ACTIVITY — Bring together all lines from the listing below that contain the string "Molten".

RECORDS FOR PROCESSING —
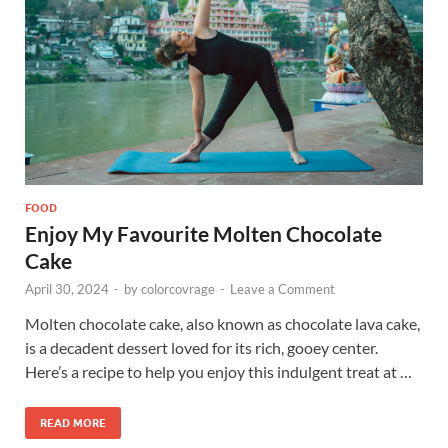
FOOD
Enjoy My Favourite Molten Chocolate
Cake
April 30, 2024
-
by
colorcovrage
-
Leave a Comment
Molten chocolate cake, also known as chocolate lava cake,
is a decadent dessert loved for its rich, gooey center.
Here’s a recipe to help you enjoy this indulgent treat at …
READ MORE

WRITTEN ANSWER —
Enjoy My Favourite Molten Chocolate
Molten chocolate cake, also known as chocolate lava cake,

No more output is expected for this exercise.